## AIM OF THE TASK:
Nothing below is to be printed except the lines between the line holding "(412, 148) none -> [493,66,516,75] both" and the line holding "[129,258,285,272] [38,274,551,289] [38,291,747,306]", inclusive, each exactly as it appears.

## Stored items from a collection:

------------------------

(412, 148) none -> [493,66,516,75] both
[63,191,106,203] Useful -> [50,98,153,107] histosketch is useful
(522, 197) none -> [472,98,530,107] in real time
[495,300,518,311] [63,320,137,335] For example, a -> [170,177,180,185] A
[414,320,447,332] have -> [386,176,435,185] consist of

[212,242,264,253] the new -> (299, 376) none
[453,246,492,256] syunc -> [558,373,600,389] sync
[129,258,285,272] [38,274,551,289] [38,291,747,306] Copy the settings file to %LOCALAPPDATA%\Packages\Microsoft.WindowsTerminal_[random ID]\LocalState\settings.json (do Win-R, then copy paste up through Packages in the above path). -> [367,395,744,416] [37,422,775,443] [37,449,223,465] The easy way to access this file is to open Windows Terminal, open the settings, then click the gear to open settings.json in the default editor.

------------------------

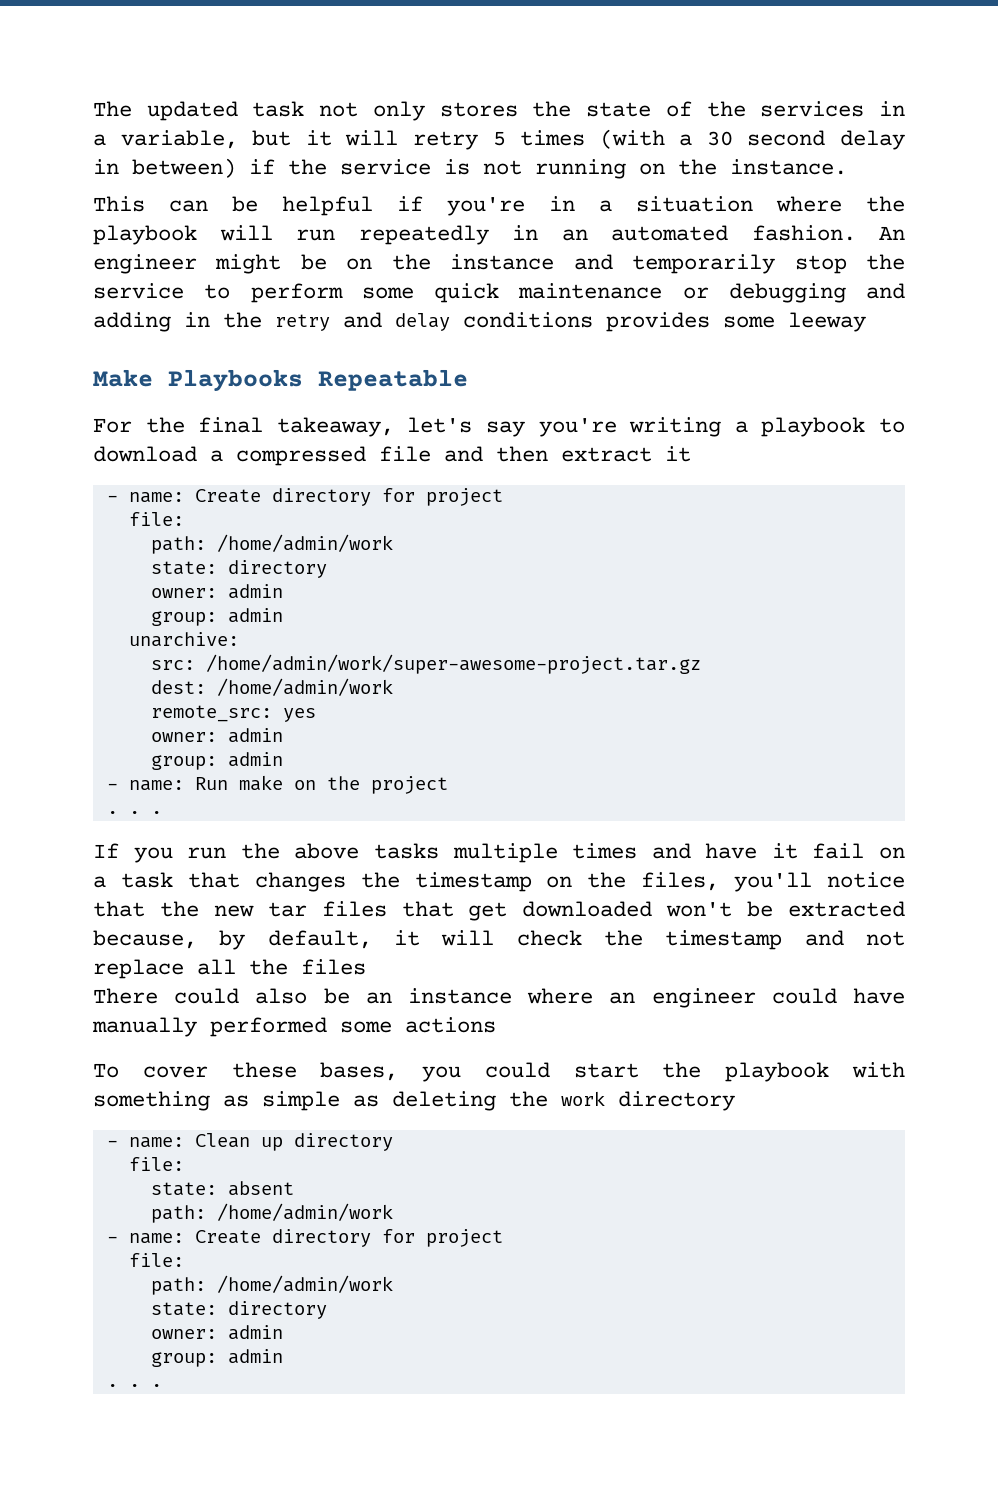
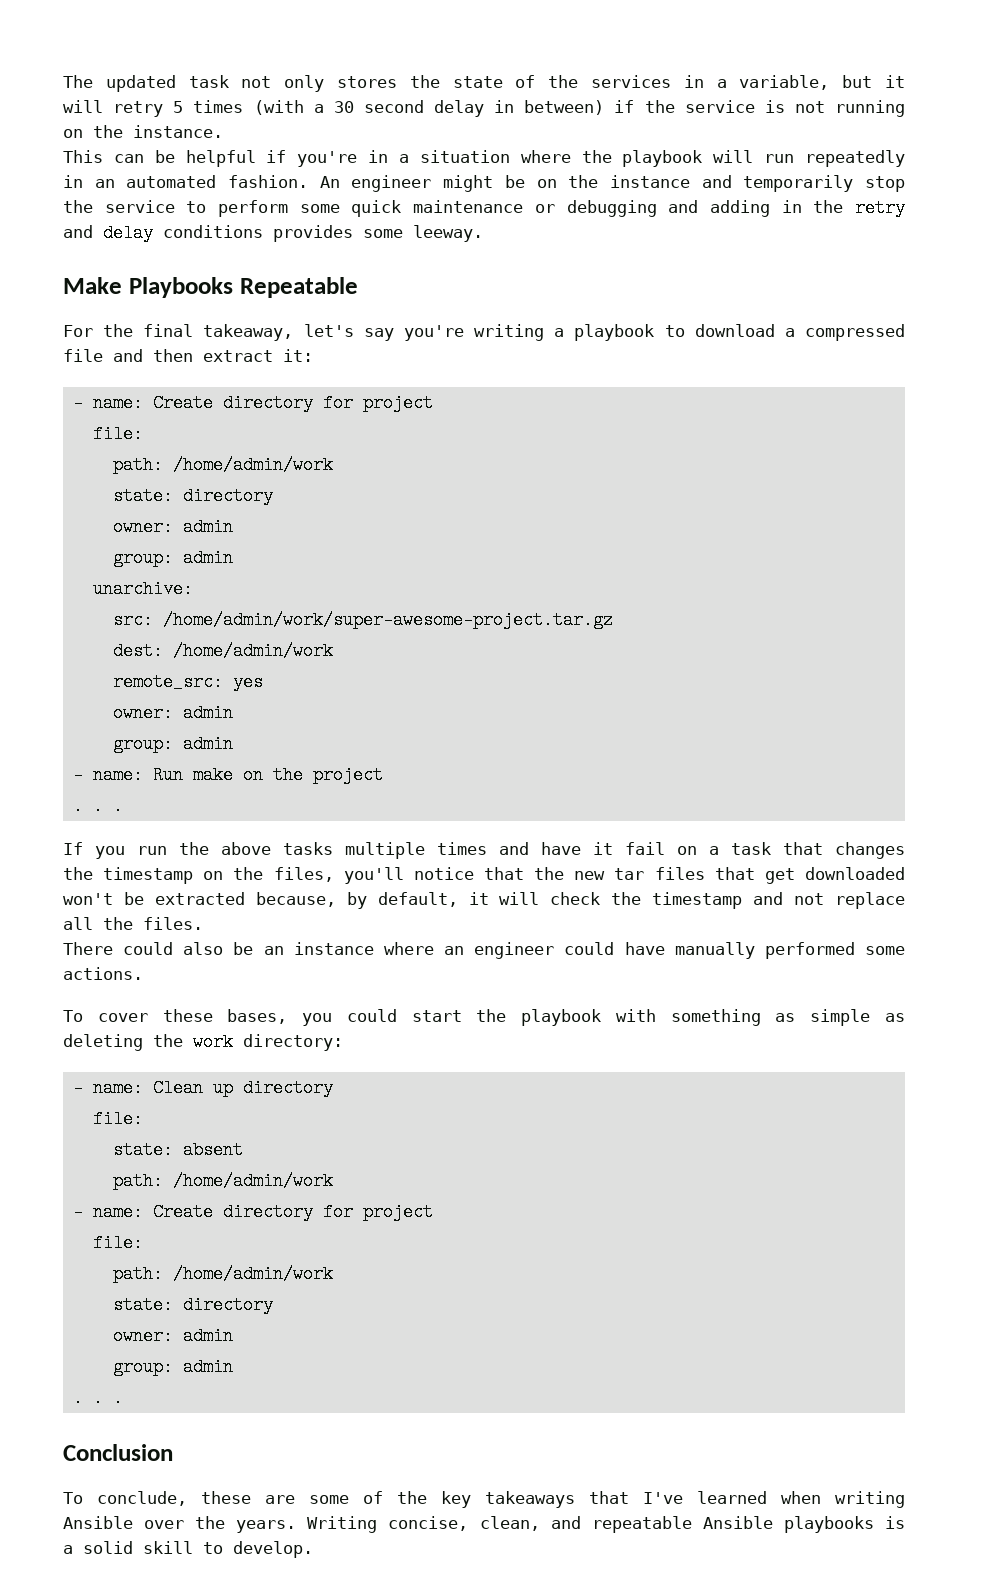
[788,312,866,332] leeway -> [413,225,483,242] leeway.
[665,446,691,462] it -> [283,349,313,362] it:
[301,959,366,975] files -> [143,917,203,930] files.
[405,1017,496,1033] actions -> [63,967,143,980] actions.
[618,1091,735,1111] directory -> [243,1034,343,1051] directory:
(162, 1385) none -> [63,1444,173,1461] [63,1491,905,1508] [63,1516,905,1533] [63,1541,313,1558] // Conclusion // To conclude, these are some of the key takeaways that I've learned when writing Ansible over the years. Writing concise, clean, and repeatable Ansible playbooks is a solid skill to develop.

------------------------

## OUTPUT FOR THIS TASK:
(412, 148) none -> [493,66,516,75] both
[63,191,106,203] Useful -> [50,98,153,107] histosketch is useful
(522, 197) none -> [472,98,530,107] in real time
[495,300,518,311] [63,320,137,335] For example, a -> [170,177,180,185] A
[414,320,447,332] have -> [386,176,435,185] consist of

[212,242,264,253] the new -> (299, 376) none
[453,246,492,256] syunc -> [558,373,600,389] sync
[129,258,285,272] [38,274,551,289] [38,291,747,306] Copy the settings file to %LOCALAPPDATA%\Packages\Microsoft.WindowsTerminal_[random ID]\LocalState\settings.json (do Win-R, then copy paste up through Packages in the above path). -> [367,395,744,416] [37,422,775,443] [37,449,223,465] The easy way to access this file is to open Windows Terminal, open the settings, then click the gear to open settings.json in the default editor.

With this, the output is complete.